Dans l’État d’Akwa Ibom, au sud du Nigeria, certains législateurs ont tenté de faire passer une loi pour interdire ce commerce. Mais le projet a été rejeté. Trop de résistances culturelles. Trop d’intérêts économiques. Pour l’instant, rien ne change réellement sur les marchés comme celui de Dawaki.
Une tradition qui dépasse largement le Nigeria
Il serait pourtant injuste de réduire la cynophagie au seul Nigeria. Cette pratique existe aussi dans plusieurs pays africains, comme la République démocratique du Congo, le Burkina Faso ou le Gabon. Elle y est parfois liée à des rites, parfois à de simples habitudes culinaires.
En Asie, la viande de chien est également présente dans certaines régions de Corée du Sud, de Chine, du Cambodge ou du Vietnam. Là encore, les débats sont intenses. Entre tradition et modernité, entre héritage culturel et préoccupations éthiques, les sociétés se divisent. Certaines villes ont déjà interdit ces marchés. D’autres les tolèrent encore, voire les défendent.
Entre culture, économie et morale : un débat sans réponse simple
La cynophagie au Nigeria, et le marché de Dawaki en particulier, se trouvent au croisement de trois dimensions fortes : la tradition, les besoins économiques et les débats éthiques modernes. Pour une famille qui dépend de la vente de chiens pour vivre, l’interdiction immédiate serait une catastrophe. Pour un défenseur des animaux, continuer ce commerce est tout simplement inacceptable.

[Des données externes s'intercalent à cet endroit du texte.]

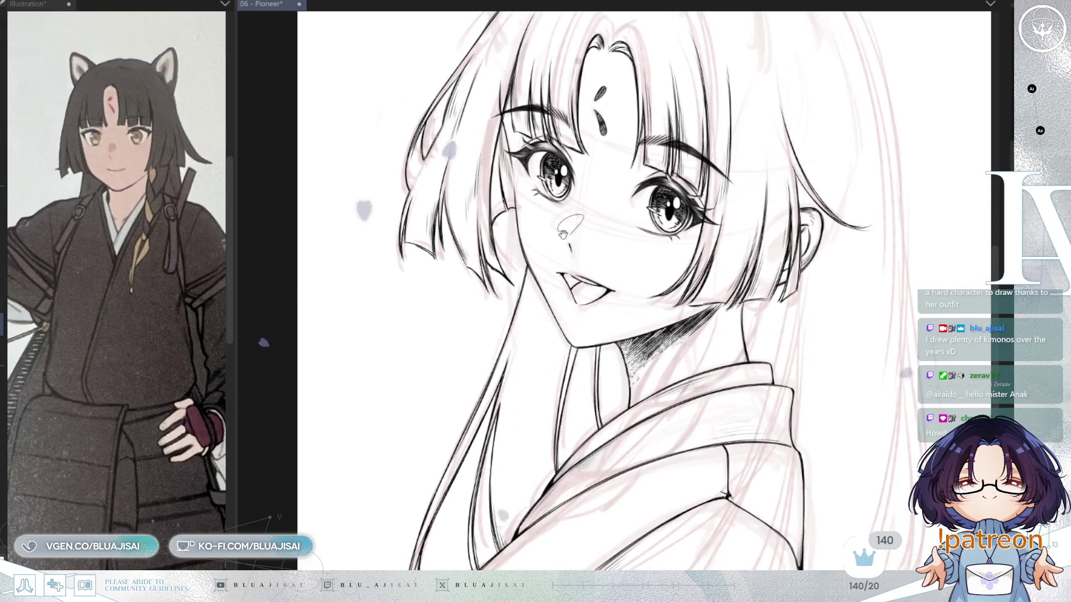
scroll(507, 229, up, 2)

Au milieu, il y a des millions de personnes qui hésitent. Certaines ont grandi avec l’habitude de manger du chien, mais commencent à changer de regard, notamment en vivant en ville ou en voyant les chiens comme compagnons. D’autres n’ont jamais imaginé qu’un chien puisse être autre chose qu’un plat de fête, jusqu’au jour où elles découvrent des vidéos de chiens guides ou de chiens de thérapie.
Sur le marché de Dawaki, pourtant, le quotidien continue. Les chiens sont exposés, achetés, vendus. Les négociations sont vives, les croyances demeurent, les assiettes se remplissent. Cette pratique, qu’on l’approuve ou non, reste pour l’instant profondément enracinée. Elle reflète une culture complexe, faite de traditions culinaires, de mysticisme, mais aussi d’inégalités sociales et de choix difficiles.

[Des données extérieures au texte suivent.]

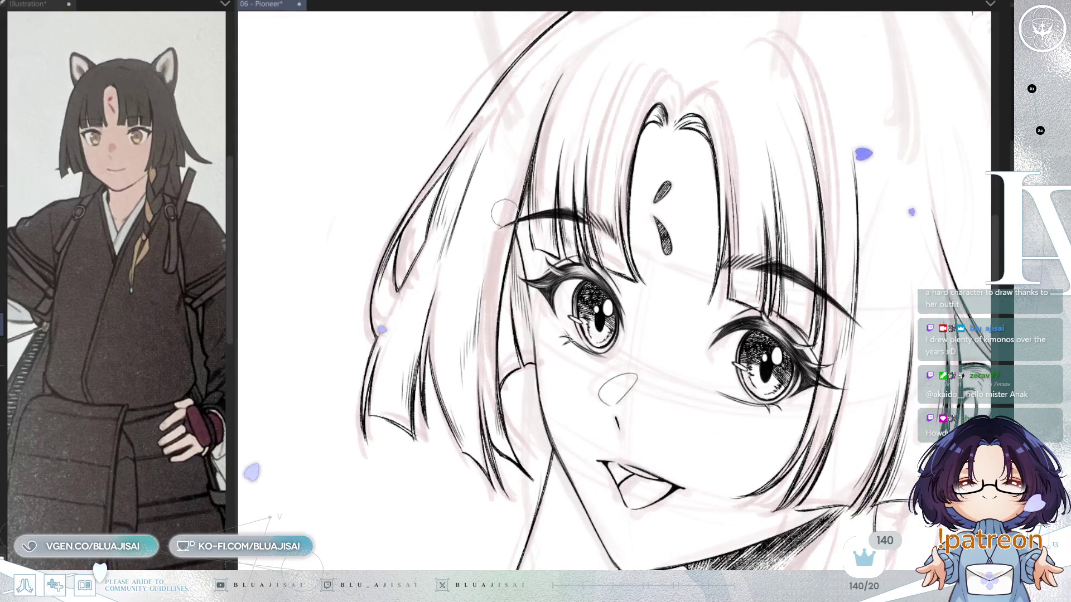
scroll(803, 240, down, 2)
scroll(785, 319, down, 1)
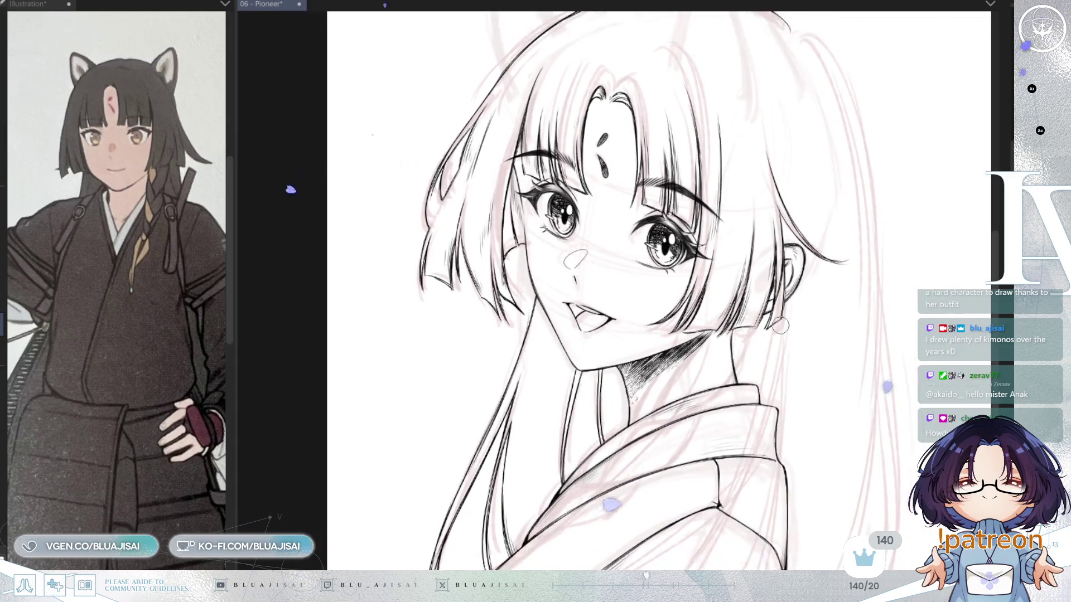
drag(782, 359, 776, 330)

À vous, maintenant, de vous poser la question en silence. Que devient une tradition quand elle heurte notre sens de la compassion ? Et comment changer sans oublier ceux dont la survie dépend encore de ce commerce ? Le marché de Dawaki n’apporte pas de réponse toute faite. Il nous oblige simplement à regarder la réalité en face, sans détour.